|Dev: PlayStation C.A.M.P., Acquire, SCE Japan Studio|
|Release: October 1, 2013|
|Screen Resolution: 480p-1080p|
Aside from the lack of voice work–environmental, movement, and ambient sound were there when needed. However, the score is another high spot for rain. As in most games, the music plays off of the emotions that are trying to be conveyed on-screen, but it’s so much more noticeable without all the bells and whistles that this game eliminates. This makes the somber musical arrangements doubly impactful, furthering the emotional delivery.
However, one area that spares no expense is the visual department. This is seriously one of the best-looking indie games I have ever seen. Though the environments can be drab and dull, they are nicely detailed without overdoing it. This made for visuals that seem to function almost perfectly. The cinematic camera gives a variety of visual angles that always support the on-screen “action.” Overhead shots with rain falling all around, pre-rendered scenes, following cameras, and many other angular and cinematic methods are used to deliver maximum impact during appropriate game situations. Additionally, beautiful watercolor artwork fills out an outstanding visual achievement.

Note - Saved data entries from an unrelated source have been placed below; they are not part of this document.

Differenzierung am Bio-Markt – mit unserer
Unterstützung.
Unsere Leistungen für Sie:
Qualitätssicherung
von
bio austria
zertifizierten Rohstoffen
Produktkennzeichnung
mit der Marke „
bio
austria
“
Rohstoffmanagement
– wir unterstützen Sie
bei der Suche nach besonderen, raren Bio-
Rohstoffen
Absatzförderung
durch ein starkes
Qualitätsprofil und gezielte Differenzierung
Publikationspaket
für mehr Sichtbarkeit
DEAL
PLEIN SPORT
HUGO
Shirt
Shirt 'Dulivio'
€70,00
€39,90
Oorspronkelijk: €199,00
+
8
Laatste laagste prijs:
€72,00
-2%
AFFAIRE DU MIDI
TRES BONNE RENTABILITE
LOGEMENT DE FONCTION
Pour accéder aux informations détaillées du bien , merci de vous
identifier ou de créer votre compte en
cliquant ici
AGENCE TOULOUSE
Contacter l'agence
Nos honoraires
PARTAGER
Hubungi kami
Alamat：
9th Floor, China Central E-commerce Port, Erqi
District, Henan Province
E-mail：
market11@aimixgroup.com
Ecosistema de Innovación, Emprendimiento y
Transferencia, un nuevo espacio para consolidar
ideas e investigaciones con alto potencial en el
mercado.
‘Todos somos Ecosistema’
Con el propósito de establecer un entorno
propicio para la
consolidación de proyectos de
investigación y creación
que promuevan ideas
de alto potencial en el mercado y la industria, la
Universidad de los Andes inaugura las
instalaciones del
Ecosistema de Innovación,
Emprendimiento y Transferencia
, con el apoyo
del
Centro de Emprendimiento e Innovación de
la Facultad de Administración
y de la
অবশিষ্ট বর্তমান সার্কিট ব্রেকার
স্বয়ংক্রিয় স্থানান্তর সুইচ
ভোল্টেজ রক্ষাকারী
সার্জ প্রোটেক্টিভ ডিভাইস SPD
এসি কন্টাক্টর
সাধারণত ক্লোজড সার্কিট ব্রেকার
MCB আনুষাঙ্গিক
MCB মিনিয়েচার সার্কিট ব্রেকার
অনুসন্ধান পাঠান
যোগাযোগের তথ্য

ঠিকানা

The creators of rain have made something special. Its production quality and willingness to remove parts of the standard game formula to bring other parts of the formula to life is truly commendable. It’s not a terribly long game, only 3-4 hours on a single playthrough, but it does offer additional unlockables after your first go-‘round, and it has the appeal of a movie you don’t quite get the first time you watch it--just in interactive form.
If you are looking for a game that’s a non-stop thrill ride, you should look somewhere else. But if you want to connect with a game in a way that you aren’t used to, want to feel something, or just love buckets of precipitation–rain is the game for you. At $15, there isn’t really anything else like it.